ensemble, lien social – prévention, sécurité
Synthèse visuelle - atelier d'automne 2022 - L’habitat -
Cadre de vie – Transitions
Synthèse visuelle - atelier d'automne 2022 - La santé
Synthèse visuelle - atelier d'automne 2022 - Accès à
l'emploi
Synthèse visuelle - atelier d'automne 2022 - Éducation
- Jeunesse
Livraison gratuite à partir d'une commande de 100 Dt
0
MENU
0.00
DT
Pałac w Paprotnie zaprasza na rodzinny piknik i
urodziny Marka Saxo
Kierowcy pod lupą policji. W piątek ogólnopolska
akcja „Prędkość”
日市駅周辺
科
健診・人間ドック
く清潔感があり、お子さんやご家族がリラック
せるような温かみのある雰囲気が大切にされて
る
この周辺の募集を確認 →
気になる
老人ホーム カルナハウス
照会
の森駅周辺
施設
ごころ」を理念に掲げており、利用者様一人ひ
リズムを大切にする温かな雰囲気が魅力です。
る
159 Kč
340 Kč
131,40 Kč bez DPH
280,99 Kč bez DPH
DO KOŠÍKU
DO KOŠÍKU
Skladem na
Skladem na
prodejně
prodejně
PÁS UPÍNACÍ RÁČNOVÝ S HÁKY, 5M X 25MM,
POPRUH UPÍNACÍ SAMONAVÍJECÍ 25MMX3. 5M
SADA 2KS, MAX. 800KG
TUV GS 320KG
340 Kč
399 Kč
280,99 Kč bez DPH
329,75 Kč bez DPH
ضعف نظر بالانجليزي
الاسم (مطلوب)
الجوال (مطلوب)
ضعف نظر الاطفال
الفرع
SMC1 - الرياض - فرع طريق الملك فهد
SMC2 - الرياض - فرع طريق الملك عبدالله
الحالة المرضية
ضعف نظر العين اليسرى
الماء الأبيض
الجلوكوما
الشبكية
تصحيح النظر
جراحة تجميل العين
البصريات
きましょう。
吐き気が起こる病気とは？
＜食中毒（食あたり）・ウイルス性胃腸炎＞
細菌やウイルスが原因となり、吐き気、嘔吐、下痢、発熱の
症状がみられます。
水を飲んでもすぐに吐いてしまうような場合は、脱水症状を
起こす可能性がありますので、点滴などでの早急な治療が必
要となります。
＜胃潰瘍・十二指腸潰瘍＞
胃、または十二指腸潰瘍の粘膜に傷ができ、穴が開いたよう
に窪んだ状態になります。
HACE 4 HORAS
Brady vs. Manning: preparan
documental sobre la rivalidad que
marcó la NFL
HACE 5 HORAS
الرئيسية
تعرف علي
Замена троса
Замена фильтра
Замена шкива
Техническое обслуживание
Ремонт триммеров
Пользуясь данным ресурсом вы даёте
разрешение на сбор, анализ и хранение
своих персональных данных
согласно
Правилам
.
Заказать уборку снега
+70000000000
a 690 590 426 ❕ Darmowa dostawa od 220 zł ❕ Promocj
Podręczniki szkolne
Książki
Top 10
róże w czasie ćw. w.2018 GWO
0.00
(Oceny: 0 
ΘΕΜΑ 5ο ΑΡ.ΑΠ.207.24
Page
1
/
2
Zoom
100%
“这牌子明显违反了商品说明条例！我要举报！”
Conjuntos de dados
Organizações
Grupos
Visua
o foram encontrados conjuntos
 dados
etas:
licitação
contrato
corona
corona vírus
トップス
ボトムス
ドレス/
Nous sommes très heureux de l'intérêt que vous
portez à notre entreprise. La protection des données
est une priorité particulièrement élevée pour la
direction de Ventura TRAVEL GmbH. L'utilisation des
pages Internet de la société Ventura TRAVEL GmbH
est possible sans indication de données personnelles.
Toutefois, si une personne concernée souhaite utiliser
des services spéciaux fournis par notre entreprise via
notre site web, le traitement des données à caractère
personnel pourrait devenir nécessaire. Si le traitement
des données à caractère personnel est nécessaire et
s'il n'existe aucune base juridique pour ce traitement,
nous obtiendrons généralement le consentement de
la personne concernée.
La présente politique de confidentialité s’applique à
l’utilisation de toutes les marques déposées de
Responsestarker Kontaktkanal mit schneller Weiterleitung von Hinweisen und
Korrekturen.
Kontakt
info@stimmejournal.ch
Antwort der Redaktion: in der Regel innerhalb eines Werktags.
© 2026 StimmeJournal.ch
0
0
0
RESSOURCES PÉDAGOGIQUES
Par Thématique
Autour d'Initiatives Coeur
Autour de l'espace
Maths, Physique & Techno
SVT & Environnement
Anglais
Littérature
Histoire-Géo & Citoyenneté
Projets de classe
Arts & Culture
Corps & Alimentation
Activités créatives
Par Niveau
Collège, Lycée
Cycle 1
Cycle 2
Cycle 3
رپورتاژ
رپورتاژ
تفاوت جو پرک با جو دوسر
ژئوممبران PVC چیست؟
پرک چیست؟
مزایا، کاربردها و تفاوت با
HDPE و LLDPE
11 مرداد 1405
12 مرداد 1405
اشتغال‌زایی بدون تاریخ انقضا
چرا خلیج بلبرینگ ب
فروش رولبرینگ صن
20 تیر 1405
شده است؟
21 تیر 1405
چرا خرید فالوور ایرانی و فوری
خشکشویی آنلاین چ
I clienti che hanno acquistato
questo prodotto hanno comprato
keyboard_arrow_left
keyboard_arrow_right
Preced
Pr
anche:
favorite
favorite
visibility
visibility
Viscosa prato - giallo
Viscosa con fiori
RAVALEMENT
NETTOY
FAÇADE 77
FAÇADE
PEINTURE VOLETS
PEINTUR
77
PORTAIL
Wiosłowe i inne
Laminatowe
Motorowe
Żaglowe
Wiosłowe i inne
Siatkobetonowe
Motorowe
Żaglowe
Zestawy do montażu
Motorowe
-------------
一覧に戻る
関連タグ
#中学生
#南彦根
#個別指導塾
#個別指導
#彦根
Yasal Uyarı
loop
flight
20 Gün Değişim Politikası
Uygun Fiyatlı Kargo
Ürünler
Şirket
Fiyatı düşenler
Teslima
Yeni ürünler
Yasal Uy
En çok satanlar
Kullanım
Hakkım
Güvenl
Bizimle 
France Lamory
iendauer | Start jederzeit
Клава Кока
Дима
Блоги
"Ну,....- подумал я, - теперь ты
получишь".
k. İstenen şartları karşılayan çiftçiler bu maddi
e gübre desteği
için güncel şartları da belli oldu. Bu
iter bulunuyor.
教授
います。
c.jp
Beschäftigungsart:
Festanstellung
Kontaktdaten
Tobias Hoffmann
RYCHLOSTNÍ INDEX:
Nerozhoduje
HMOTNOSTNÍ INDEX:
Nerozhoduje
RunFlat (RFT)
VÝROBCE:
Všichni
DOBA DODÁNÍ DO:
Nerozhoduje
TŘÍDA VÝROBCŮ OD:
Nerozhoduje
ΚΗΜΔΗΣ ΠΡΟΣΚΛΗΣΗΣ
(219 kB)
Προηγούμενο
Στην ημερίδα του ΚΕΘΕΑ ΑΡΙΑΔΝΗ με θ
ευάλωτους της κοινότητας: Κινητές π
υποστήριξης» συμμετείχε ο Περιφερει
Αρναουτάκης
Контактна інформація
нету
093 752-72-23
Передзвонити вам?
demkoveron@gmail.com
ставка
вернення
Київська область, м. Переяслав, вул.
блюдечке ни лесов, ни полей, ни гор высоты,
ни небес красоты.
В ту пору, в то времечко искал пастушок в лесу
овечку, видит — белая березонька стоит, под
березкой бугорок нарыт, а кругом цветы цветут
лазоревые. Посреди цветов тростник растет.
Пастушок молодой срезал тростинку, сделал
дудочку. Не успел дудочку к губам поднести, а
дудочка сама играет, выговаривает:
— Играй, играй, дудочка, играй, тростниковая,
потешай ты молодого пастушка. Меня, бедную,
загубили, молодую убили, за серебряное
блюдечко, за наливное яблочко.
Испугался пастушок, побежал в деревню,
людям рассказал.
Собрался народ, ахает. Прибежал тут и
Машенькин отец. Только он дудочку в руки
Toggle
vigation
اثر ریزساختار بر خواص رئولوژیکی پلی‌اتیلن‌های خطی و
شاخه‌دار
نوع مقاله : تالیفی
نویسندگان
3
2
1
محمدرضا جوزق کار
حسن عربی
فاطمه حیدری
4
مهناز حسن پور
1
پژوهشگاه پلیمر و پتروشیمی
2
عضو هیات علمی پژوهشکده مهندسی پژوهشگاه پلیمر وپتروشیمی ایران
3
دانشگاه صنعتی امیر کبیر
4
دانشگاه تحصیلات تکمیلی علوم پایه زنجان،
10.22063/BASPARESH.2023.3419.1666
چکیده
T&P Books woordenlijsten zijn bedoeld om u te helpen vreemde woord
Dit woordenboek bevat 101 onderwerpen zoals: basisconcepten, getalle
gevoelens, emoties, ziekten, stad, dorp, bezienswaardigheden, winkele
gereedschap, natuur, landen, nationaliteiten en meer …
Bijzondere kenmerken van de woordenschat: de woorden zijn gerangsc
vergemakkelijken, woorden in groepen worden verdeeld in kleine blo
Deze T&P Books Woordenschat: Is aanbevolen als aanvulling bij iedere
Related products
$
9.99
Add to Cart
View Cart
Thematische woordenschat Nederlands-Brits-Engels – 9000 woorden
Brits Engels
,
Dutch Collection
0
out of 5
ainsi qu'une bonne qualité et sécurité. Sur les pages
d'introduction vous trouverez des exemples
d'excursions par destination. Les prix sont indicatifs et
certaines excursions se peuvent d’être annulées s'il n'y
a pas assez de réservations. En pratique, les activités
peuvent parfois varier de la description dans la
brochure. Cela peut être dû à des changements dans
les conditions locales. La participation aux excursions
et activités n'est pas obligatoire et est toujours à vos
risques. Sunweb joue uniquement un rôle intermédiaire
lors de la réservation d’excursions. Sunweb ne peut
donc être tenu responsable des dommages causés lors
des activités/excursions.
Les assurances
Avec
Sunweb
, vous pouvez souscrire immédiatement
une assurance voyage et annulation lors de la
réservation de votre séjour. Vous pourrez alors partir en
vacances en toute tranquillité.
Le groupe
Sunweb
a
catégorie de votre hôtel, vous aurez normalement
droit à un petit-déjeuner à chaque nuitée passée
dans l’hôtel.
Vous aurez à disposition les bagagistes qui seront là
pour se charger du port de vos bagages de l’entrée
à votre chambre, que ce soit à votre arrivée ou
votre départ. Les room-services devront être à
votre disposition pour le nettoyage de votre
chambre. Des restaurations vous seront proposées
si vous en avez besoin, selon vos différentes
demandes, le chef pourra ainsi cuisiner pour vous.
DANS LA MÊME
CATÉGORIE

* * * *

**WHAT THE TASK ASKS**: Repeat the material word for word from its opening line up to and including the line containing "PÁS UPÍNACÍ RÁČNOVÝ".

**ANSWER TO THE EXERCISE**:
ensemble, lien social – prévention, sécurité
Synthèse visuelle - atelier d'automne 2022 - L’habitat -
Cadre de vie – Transitions
Synthèse visuelle - atelier d'automne 2022 - La santé
Synthèse visuelle - atelier d'automne 2022 - Accès à
l'emploi
Synthèse visuelle - atelier d'automne 2022 - Éducation
- Jeunesse
Livraison gratuite à partir d'une commande de 100 Dt
0
MENU
0.00
DT
Pałac w Paprotnie zaprasza na rodzinny piknik i
urodziny Marka Saxo
Kierowcy pod lupą policji. W piątek ogólnopolska
akcja „Prędkość”
日市駅周辺
科
健診・人間ドック
く清潔感があり、お子さんやご家族がリラック
せるような温かみのある雰囲気が大切にされて
る
この周辺の募集を確認 →
気になる
老人ホーム カルナハウス
照会
の森駅周辺
施設
ごころ」を理念に掲げており、利用者様一人ひ
リズムを大切にする温かな雰囲気が魅力です。
る
159 Kč
340 Kč
131,40 Kč bez DPH
280,99 Kč bez DPH
DO KOŠÍKU
DO KOŠÍKU
Skladem na
Skladem na
prodejně
prodejně
PÁS UPÍNACÍ RÁČNOVÝ S HÁKY, 5M X 25MM,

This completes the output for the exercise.